**Your objective**. Once the line with "left hip: (723, 1402)" is found in the entries below, repeat it and each following line exactly, up to and including the line with "right ankle: (353, 1327)". Add no other lines.

Pose estimation data:
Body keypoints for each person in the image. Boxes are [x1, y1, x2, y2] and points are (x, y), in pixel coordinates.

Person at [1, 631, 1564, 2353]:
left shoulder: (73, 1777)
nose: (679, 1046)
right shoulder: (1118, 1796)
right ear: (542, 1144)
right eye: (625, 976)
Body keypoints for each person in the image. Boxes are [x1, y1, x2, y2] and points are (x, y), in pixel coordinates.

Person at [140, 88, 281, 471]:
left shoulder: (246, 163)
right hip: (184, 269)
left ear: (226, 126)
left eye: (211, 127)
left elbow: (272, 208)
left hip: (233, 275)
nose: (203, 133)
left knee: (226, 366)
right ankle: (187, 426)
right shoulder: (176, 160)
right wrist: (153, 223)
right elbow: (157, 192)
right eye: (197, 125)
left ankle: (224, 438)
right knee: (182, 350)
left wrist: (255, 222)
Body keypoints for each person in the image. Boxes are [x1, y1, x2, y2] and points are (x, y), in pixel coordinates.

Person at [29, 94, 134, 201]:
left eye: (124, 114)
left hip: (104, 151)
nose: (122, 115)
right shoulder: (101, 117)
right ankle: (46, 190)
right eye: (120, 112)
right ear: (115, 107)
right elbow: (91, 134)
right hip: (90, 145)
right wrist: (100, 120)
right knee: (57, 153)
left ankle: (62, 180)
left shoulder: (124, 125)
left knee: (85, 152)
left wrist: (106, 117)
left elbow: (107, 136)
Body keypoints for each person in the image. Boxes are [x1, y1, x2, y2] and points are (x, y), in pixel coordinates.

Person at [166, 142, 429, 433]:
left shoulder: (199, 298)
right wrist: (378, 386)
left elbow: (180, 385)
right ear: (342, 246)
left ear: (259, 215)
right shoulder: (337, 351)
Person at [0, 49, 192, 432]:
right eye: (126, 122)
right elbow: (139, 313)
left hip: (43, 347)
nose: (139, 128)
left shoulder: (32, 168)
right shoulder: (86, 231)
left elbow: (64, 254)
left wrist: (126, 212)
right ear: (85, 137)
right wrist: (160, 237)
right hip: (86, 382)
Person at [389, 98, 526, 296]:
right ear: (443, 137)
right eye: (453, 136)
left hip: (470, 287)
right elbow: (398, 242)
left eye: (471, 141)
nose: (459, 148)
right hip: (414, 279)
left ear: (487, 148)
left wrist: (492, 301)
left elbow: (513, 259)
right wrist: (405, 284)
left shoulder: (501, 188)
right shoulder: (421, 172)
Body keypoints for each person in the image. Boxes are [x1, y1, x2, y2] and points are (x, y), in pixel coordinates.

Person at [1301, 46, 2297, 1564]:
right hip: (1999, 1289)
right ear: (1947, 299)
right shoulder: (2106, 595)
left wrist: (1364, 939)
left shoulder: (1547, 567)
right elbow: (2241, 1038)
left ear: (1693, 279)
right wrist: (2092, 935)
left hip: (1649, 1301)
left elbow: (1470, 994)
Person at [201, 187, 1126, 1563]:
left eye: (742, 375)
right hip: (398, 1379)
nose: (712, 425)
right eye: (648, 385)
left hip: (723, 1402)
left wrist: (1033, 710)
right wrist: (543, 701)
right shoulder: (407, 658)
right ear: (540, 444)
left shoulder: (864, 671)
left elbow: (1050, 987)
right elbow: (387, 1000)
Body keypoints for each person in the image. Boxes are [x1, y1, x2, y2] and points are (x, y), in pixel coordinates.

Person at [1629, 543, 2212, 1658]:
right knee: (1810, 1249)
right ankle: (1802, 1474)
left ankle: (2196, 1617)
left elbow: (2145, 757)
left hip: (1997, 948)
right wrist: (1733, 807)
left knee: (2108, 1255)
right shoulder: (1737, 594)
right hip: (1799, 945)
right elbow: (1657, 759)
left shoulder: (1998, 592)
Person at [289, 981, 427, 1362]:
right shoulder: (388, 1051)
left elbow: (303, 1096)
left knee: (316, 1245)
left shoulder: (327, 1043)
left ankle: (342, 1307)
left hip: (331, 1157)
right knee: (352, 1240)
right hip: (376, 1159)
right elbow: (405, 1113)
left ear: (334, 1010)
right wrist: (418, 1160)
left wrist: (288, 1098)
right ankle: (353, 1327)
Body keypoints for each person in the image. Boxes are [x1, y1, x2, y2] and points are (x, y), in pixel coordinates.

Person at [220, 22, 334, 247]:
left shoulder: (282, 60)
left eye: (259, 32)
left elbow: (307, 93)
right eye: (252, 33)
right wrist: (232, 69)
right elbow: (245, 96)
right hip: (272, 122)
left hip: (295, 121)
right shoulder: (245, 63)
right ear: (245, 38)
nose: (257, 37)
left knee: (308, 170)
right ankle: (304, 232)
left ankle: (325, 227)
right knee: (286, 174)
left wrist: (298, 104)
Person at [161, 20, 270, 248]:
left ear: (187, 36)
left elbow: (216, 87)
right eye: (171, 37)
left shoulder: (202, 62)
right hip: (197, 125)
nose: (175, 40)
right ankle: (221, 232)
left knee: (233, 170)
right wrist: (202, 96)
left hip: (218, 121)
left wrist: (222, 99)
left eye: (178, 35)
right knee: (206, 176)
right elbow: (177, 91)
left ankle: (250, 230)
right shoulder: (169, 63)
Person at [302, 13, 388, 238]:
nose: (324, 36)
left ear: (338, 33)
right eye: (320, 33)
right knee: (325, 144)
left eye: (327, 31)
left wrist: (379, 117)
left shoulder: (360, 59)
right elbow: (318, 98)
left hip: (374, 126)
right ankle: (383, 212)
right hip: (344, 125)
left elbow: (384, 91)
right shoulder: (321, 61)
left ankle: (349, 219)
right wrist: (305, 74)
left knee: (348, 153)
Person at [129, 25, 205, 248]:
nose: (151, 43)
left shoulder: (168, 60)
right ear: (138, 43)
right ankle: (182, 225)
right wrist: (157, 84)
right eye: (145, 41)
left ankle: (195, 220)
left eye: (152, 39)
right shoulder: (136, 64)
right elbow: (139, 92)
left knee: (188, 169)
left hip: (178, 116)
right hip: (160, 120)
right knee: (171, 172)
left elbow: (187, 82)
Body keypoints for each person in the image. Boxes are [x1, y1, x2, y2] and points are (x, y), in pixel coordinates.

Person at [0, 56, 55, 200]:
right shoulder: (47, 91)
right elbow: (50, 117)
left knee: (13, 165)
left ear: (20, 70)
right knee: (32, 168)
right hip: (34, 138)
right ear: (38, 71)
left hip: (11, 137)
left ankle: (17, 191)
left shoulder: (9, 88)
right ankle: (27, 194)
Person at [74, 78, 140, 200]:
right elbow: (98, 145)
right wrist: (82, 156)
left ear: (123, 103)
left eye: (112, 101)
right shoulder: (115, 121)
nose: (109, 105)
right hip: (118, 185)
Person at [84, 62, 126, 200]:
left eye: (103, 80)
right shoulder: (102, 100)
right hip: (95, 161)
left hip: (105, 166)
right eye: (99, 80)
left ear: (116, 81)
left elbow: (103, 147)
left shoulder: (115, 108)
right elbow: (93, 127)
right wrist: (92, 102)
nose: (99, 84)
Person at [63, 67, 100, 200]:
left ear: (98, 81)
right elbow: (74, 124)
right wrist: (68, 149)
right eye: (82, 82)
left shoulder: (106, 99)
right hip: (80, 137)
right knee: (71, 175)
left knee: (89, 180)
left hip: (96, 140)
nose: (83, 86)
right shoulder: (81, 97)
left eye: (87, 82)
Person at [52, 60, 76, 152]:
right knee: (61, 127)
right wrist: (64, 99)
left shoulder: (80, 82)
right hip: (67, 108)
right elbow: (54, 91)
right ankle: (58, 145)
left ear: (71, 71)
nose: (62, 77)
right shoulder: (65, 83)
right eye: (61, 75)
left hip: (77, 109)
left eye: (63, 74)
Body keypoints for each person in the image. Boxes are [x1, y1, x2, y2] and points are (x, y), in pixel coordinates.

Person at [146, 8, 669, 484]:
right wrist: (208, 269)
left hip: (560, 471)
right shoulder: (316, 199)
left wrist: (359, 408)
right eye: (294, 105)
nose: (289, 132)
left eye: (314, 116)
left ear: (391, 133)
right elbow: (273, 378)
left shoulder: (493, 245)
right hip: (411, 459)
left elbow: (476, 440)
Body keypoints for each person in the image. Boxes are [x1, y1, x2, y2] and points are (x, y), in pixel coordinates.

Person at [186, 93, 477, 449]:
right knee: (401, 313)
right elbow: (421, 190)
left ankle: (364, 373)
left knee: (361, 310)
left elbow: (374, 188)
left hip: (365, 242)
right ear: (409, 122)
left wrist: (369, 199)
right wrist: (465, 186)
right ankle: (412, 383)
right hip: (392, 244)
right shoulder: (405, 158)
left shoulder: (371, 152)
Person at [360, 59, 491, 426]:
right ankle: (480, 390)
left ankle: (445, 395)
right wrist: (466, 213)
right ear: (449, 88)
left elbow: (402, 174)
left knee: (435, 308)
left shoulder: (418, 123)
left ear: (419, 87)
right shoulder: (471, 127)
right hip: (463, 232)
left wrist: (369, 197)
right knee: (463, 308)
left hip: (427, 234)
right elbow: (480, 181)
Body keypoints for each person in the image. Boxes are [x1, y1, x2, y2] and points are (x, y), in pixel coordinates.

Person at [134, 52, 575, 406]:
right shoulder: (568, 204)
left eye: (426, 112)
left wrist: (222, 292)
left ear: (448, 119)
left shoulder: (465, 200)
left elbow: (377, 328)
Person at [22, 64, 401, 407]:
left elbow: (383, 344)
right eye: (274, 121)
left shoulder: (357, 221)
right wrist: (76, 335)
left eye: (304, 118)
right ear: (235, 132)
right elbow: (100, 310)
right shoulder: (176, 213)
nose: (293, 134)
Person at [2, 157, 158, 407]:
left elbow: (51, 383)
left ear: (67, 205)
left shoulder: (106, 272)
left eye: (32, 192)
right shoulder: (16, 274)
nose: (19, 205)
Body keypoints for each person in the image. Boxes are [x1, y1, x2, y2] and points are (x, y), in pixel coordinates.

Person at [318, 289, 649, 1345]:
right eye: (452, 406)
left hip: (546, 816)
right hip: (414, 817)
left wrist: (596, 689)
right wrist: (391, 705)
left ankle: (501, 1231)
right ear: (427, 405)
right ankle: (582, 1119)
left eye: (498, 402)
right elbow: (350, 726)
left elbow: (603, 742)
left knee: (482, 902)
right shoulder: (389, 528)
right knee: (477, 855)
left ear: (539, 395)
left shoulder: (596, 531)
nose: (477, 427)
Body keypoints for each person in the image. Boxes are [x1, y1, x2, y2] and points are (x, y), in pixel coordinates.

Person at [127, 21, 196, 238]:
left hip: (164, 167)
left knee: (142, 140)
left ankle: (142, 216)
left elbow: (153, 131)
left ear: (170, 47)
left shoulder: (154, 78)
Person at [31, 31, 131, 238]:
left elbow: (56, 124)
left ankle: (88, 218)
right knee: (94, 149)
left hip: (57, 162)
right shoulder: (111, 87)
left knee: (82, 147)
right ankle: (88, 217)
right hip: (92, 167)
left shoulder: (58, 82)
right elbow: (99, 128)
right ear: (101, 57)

**Written solution**.
left hip: (723, 1402)
left wrist: (1033, 710)
right wrist: (543, 701)
right shoulder: (407, 658)
right ear: (540, 444)
left shoulder: (864, 671)
left elbow: (1050, 987)
right elbow: (387, 1000)
Body keypoints for each person in the image. Boxes are [x1, y1, x2, y2] and points are (x, y), in pixel coordinates.

Person at [1629, 543, 2212, 1658]:
right knee: (1810, 1249)
right ankle: (1802, 1474)
left ankle: (2196, 1617)
left elbow: (2145, 757)
left hip: (1997, 948)
right wrist: (1733, 807)
left knee: (2108, 1255)
right shoulder: (1737, 594)
right hip: (1799, 945)
right elbow: (1657, 759)
left shoulder: (1998, 592)
Person at [289, 981, 427, 1362]:
right shoulder: (388, 1051)
left elbow: (303, 1096)
left knee: (316, 1245)
left shoulder: (327, 1043)
left ankle: (342, 1307)
left hip: (331, 1157)
right knee: (352, 1240)
right hip: (376, 1159)
right elbow: (405, 1113)
left ear: (334, 1010)
right wrist: (418, 1160)
left wrist: (288, 1098)
right ankle: (353, 1327)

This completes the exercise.